Они выровняли покров, расправили его кисти, вложили в желто-восковые руки с отросшими вялыми ногтями на плоских пальцах почерневших конечностей небольшой образок, переданный им Леонтьевой, осторожно, с какою-то особенной почтительностью приподняли и положили на середину подушки сплюснутую у висков голову и, оглядев, все ли в порядке, хорошо ли лежит покойник, снова перекрестились и, сойдя с возвышения, бесшумно отошли к стене, чтобы остаться на панихиде.
Тогда к гробу поднялась Вера Александровна с цветами в корзинке и сделала из чудных роз и ландышей рамку, среди которой утопала голова. Муж и Ордынцев подавали новые корзины цветов, и Вера Александровна усыпала ими весь покров. Затем положила два венка: один от нее, другой — роскошный венок, неизвестно кем присланный и несколько раздражавший Леонтьеву, вследствие чего она, вероятно, и поставила его у ног.
Часовня мало-помалу наполнялась знакомыми покойного. Многие из них подходили к Леонтьевой, жали ей руки и молча отходили к стене. Разговаривали совсем тихо. Только порой выдавался громкий голос одного из трех молодых артиллеристов и, словно бы сконфуженный, внезапно понижался до шепота или смолкал.

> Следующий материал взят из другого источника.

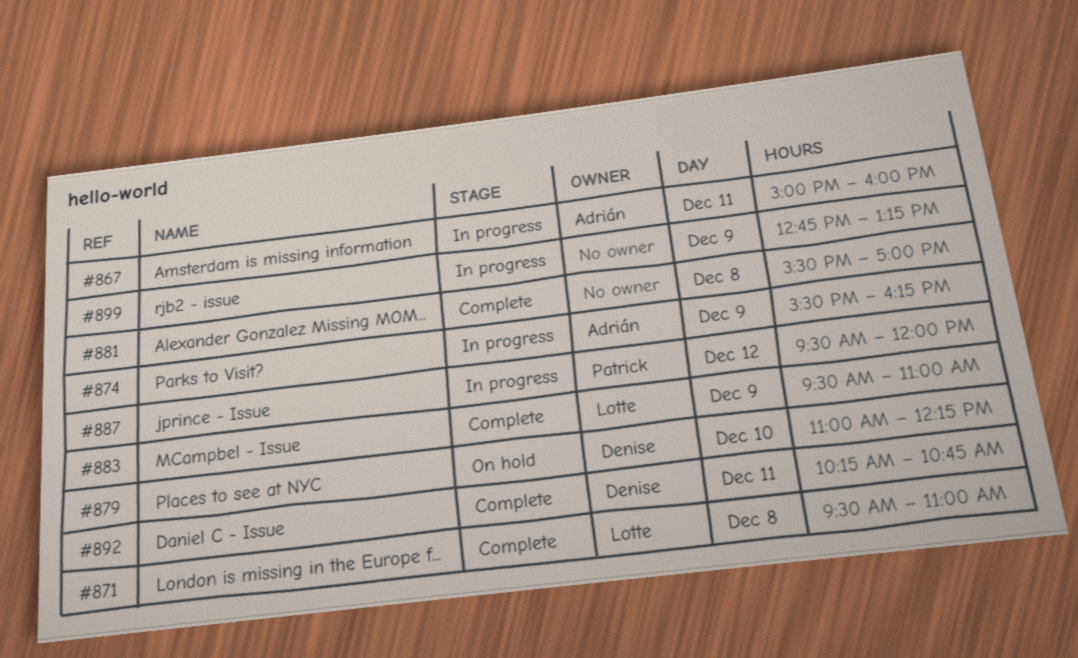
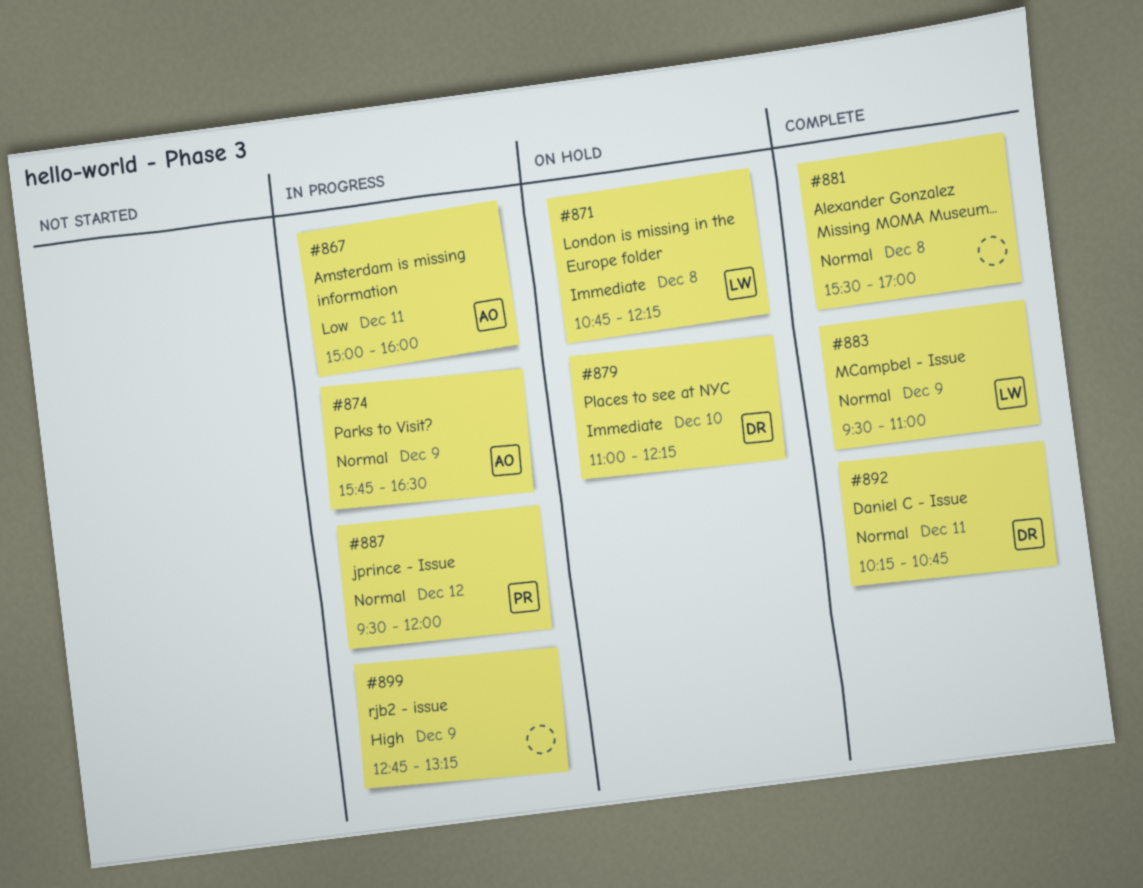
#871, status: Complete -> On hold
#871, begins: 09:30 -> 10:45
#871, ends: 11:00 -> 12:15
#874, begins: 15:30 -> 15:45
#874, ends: 16:15 -> 16:30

Уж было десять минут девятого, а батюшка не приходил.
Леонтьев обратился к сестрам с просьбой послать за ним сторожа часовни. Одна из сестер вызвалась сходить сама и, словно бы извиняясь за опоздавшего священника, объяснила, что, верно, что-нибудь важное задержало, если батюшка опоздал.
В эту минуту в часовню вошла совсем молодая и миловидная девушка, видом похожая на горничную, в шляпке, в ватном дешевеньком пальто и в очень стареньких перчатках. В руках у нее был небольшой, но очень красивый венок из живых белых роз и лилий.
Бледная, взволнованная и сконфуженная, с красными от слез глазами, пала она ниц перед гробом и залилась слезами. Потом поднялась к гробу, взглянула, перекрестившись, в лицо покойника и с воплем припала к нему.
— Кто это? — спросил Ордынцев у Веры Александровны. — Вы знаете?
— Горничная меблированных комнат, где в прошлом году жил Боря… Не думайте чего-нибудь, Василий Николаич. Это была трогательная и безнадежная привязанность к брату, которая потом настолько овладела бедной девушкой, что брат должен был переменив квартиру… Вот эта простая, необразованная девушка не чета той, из-за которой лежит бедный Боря! — прибавила вдруг с озлоблением Леонтьева.
И, словно бы желая объяснить причину его, Вера Александровна прибавила:
— Я только час тому назад читала дневник Бори… Я вам дам его прочесть, и вы увидите, что за развращенная, равнодушная ко всему и ко всем эта Козельская… Какие ужасы описывает брат!.. И что она с ним делала!.. И вот такие убийцы остаются безнаказанными… Они еще, наверно, гордятся делом своих рук… Ведь из-за нее погиб мужчина… Это, в глазах еще многих, аттестат неотразимости…
Вера Александровна вытерла слезы и прерывающимся от озлобления и горя шепотом продолжала:
— О, что за развращенная и злая эта девушка, погубившая Борю!.. Тот боготворил ее, а она… Она каждый день ходила к нему, чтобы отдаваться, как животное… Получила свое и ушла… Ей становилось скучно… и она не скрывала этого… Вы понимаете, как все это действовало на брата?.. Какая гнусность!.. И в то утро, когда он, влюбленный, окончательно потерявший голову от ее ласк, потребовал решительного ответа, выйдет ли она за него замуж, она… расхохоталась… Она прямо сказала, что он для нее слишком глуп… Ее отношения к нему — одна физиология и больше ничего… Не нравится ему это… что ж?.. Она больше не придет… Она найдет менее сентиментального любовника, который не будет ныть… А ведь вы знали Борю, Василий Николаевич? Знали его восторженность?
Ордынцев кивнул головой.
— Через полчаса после этого объяснения Боря решил покончить с собой… И что за ужас разочарования пережил он… Это говорят последние строки дневника…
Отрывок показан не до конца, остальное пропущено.